### Extract to read
-*-
This Act was amended in 1935, P.L. 666, 12 P.S.Pa. § 390, by adding the following proviso: "In no event, shall the party demanding proof of such alleged facts be required to state, specifically or otherwise, or to prove what reasonable investigation he has made to obtain the information of which he alleges he has no knowledge."

This proviso was added after the decision of the Supreme Court of Pennsylvania in Bank of America Nat. Trust & Sav. Ass'n v. Sunseri, 311 Pa. 114, 166 A. 573, and was intended to make a change in the law to meet one part of the rule laid down in that opinion. The Court, in the Sunseri Case, said, among other things, that a statement in the exact language of the Act of 1931 to the effect that the defendants "have no knowledge of the facts set forth therein and that after reasonable investigation they are unable to ascertain whether or not the facts alleged therein are true," [page 574] was not a sufficient compliance with that particular branch of the statute, this because the allegation that a reasonable investigation had been made was a mere conclusion of law. The Court held that to bring himself within the terms of this privilege the defendant must particularize and aver exactly what he did, so that the Court could determine whether the investigation was reasonable. Otherwise it was only a matter of opinion. This was the ruling which was met by the amendment of 1935, 12 P.S.Pa. § 390. Its effect is merely to relieve the defendant of the necessity of particularizing, as a matter of pleading, the steps which he took in the course of his reasonable investigation.

The Sunseri decision, however, covered other points which the Amendment of 1935 did not touch. The Court dealt with certain other denials of the affidavit of defense in that case, made under the other branch of the Act of 1931, to the effect that the means of proof of the facts alleged were under the exclusive control of the plaintiff and said, in effect, that where such statements were obviously false they would not be sufficient to prevent judgment. This ruling was not based upon any *1017 failure to comply sufficiently with the requirements of the statute but involved a much broader principle, namely, that no court will permit its process to be trifled with and its intelligence affronted by the offer of pleadings which any reasoning person knows can not possibly be true. This general principle applies just as well to the want of knowledge and reasonable investigation branch as to the exclusive control and means of proof branch of the statute, and the fact that the statute has been fully complied with does not affect the situation.

It is still the law and is unaffected by the Amendment of 1935. Broderick, Supt. etc. v. Allis, 26 Pa.Dist. & Co. R. 60, 65.

To apply it to the case in hand, it is obviously impossible that the defendant could have made any reasonable investigation of the fact that the Bank had been closed in 1933 without finding it out, or knowing that the Bank had closed in pursuance of proclamations by the Governor of Pennsylvania and the President of the United States. The statement that he did is patently false. It is equally false that the appointment of conservators, the taking of the Bank by the Comptroller and the appointment of receivers, all of which are matters of public record, are matters of which the means of proof are exclusively in the control of the plaintiff, or that the defendant has made reasonable investigation and been unable to ascertain the truth about them.
-*-
### Excerpted data

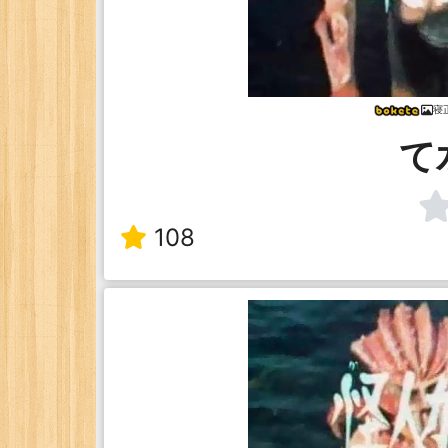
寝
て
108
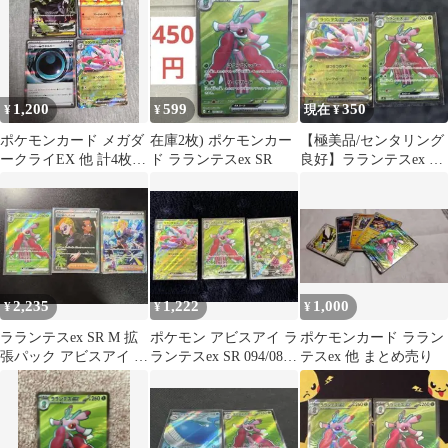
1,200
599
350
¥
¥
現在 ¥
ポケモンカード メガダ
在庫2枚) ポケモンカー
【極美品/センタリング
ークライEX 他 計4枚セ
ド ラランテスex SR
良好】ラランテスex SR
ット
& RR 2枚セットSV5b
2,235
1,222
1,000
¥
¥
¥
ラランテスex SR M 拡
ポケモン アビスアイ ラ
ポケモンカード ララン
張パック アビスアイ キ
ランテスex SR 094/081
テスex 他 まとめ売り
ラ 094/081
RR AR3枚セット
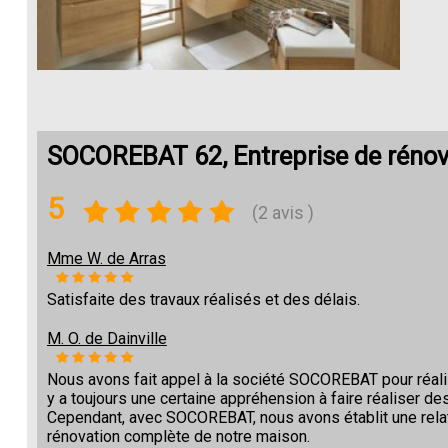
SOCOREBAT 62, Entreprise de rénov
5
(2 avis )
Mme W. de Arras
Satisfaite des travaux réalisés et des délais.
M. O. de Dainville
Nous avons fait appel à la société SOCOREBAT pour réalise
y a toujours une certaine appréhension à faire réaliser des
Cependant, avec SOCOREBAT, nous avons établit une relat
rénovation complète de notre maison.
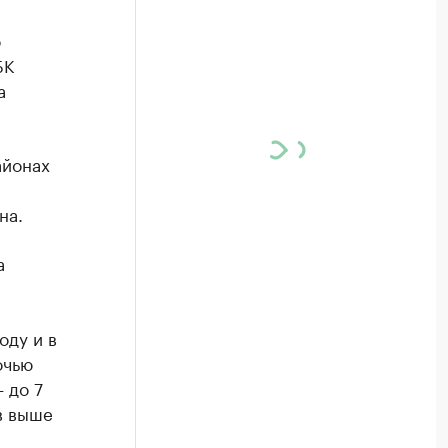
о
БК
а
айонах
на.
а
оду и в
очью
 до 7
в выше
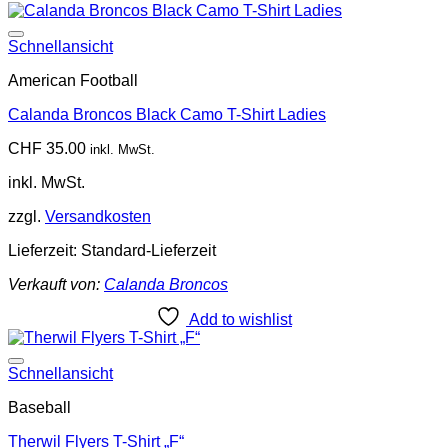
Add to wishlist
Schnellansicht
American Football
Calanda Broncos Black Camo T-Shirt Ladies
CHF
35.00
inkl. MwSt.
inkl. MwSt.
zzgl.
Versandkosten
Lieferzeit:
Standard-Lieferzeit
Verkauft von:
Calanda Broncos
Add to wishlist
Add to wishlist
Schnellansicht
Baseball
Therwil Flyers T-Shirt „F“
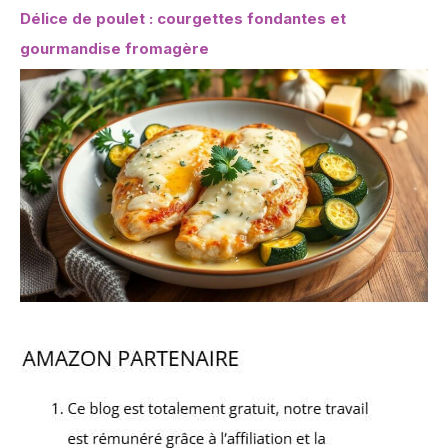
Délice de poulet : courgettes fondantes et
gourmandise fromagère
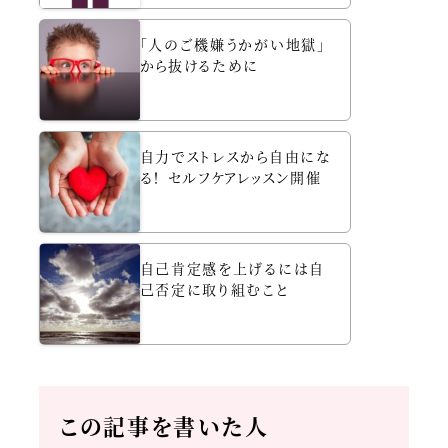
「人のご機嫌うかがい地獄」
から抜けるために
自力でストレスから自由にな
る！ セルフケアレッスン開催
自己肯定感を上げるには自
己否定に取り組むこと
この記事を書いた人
-*-
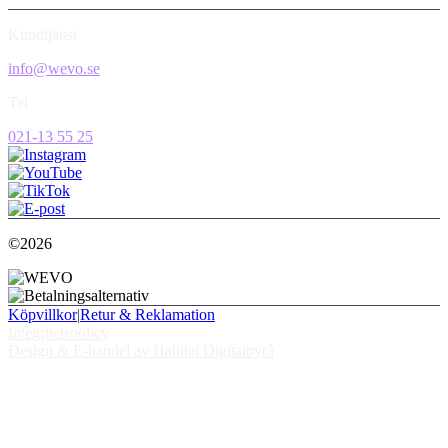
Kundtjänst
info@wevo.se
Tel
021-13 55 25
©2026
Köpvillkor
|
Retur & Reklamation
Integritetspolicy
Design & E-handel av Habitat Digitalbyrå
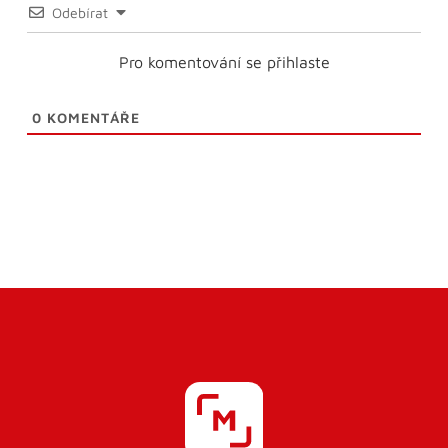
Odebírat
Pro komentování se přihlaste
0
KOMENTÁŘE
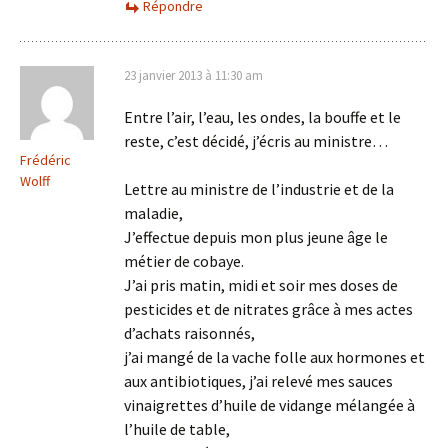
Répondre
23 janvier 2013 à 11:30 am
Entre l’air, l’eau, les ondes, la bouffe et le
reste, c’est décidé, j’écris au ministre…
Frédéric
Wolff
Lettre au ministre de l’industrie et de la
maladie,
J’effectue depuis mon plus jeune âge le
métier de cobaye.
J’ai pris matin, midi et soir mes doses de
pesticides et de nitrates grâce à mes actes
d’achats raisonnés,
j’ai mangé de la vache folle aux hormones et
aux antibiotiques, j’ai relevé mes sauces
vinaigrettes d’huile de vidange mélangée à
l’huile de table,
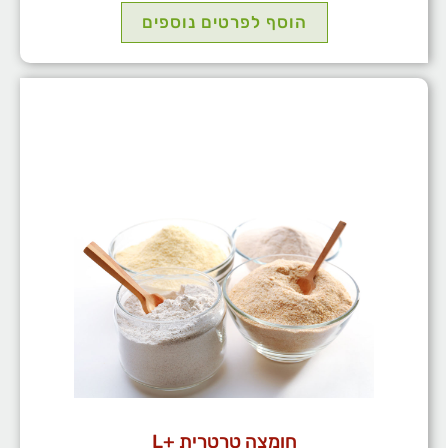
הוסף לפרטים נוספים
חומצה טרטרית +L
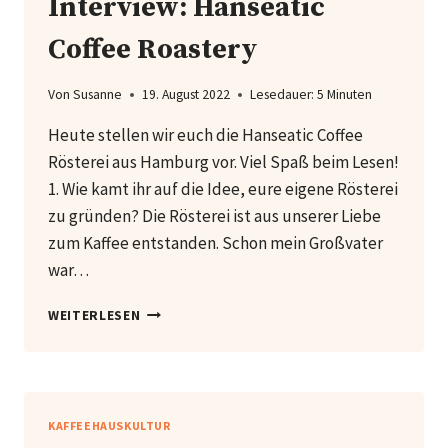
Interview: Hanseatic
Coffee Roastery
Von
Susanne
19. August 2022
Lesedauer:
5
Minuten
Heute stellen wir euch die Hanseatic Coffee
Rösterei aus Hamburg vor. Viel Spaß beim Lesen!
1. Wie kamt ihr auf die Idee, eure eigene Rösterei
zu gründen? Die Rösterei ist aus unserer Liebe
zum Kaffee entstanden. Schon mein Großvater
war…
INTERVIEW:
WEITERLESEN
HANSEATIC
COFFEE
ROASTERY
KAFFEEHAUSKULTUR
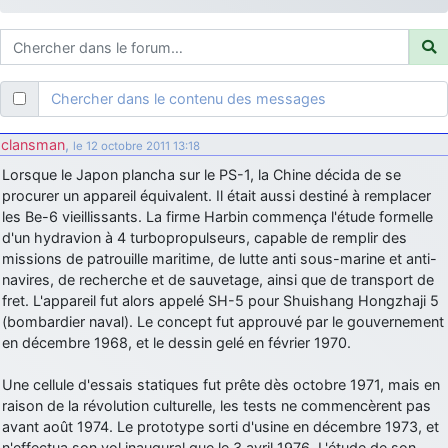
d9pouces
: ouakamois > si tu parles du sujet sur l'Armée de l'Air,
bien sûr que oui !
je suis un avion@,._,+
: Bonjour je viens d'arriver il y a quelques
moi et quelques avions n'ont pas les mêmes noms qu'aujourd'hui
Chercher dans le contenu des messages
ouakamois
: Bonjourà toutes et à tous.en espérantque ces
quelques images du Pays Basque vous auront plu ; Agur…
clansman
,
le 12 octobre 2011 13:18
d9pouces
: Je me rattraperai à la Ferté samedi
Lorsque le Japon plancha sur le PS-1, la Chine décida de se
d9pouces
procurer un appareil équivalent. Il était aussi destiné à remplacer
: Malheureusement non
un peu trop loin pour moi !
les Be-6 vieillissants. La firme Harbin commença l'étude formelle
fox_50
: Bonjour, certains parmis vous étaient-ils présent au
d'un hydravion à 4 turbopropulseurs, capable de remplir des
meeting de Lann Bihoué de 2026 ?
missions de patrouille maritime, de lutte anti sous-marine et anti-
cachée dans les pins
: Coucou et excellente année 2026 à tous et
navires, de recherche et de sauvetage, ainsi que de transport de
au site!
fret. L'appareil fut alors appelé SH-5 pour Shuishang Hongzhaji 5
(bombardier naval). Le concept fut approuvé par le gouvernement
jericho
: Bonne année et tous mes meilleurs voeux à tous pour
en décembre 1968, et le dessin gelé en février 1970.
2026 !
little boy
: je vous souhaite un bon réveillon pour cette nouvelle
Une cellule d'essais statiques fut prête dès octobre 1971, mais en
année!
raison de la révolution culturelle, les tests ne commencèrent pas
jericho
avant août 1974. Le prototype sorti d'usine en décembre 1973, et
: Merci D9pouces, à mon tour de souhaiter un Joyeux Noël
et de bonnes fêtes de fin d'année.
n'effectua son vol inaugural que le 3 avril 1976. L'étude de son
-*-
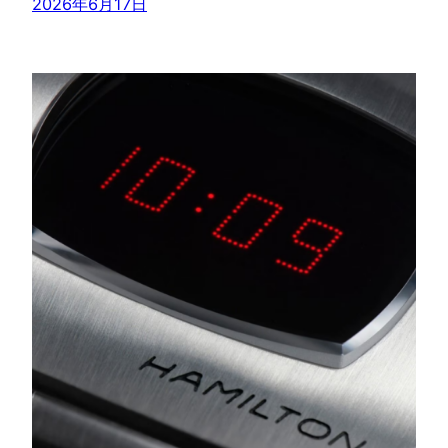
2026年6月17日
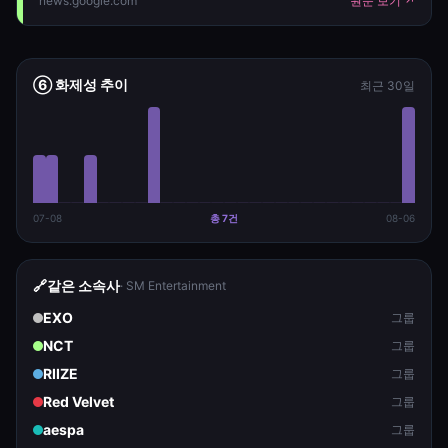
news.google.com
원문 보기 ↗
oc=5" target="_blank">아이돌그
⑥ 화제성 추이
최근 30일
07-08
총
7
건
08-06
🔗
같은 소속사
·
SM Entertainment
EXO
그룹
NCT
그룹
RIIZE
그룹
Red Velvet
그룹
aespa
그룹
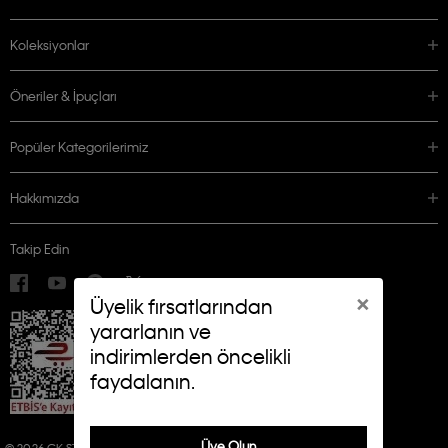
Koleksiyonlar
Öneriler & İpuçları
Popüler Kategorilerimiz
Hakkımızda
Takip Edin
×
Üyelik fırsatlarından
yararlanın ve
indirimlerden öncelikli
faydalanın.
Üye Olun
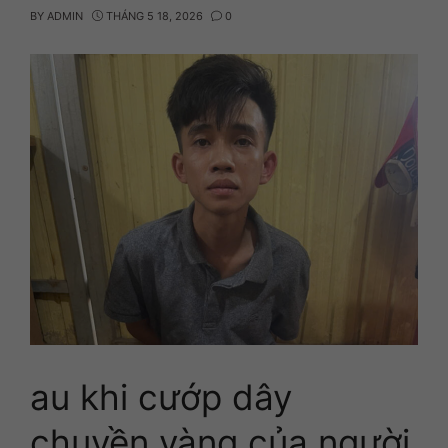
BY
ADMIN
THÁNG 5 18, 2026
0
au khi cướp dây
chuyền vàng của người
-*-
### Request 1
Condense the court opinion paragraph that begins "This proviso was added after the decision" into a short bulleted list that keeps its main facts.
### Request 2
Please rename "Rösterei" to "Kaffeerösterei" in part of the rows. Begin at the line that has "Interview: Hanseatic", stop after the line that has "KAFFEEHAUSKULTUR", and return only those lines with everything else unchanged.
The text and the rows have nothing to do with each other.

### Exercise output 1
- The 1935 proviso came after the Supreme Court of Pennsylvania's decision in Bank of America Nat. Trust & Sav. Ass'n v. Sunseri, 311 Pa. 114, 166 A. 573. It was meant to change the law on one part of the rule in that opinion.
- Sunseri held that a statement in the exact words of the Act of 1931 was not enough to comply with that branch of the statute. The statement said the defendants had no knowledge of the facts and, after reasonable investigation, could not tell whether they were true. The claim of a reasonable investigation was a mere conclusion of law.
- To claim this privilege, the defendant had to state exactly what he did, so the Court could decide whether the investigation was reasonable. Otherwise it was only a matter of opinion.
- The 1935 amendment, 12 P.S.Pa. § 390, answered that ruling. It only relieves the defendant of having to list, as a matter of pleading, the steps of his reasonable investigation.

### Exercise output 2
Interview: Hanseatic
Coffee Roastery
Von
Susanne
19. August 2022
Lesedauer:
5
Minuten
Heute stellen wir euch die Hanseatic Coffee
Kaffeerösterei aus Hamburg vor. Viel Spaß beim Lesen!
1. Wie kamt ihr auf die Idee, eure eigene Kaffeerösterei
zu gründen? Die Kaffeerösterei ist aus unserer Liebe
zum Kaffee entstanden. Schon mein Großvater
war…
INTERVIEW:
WEITERLESEN
HANSEATIC
COFFEE
ROASTERY
KAFFEEHAUSKULTUR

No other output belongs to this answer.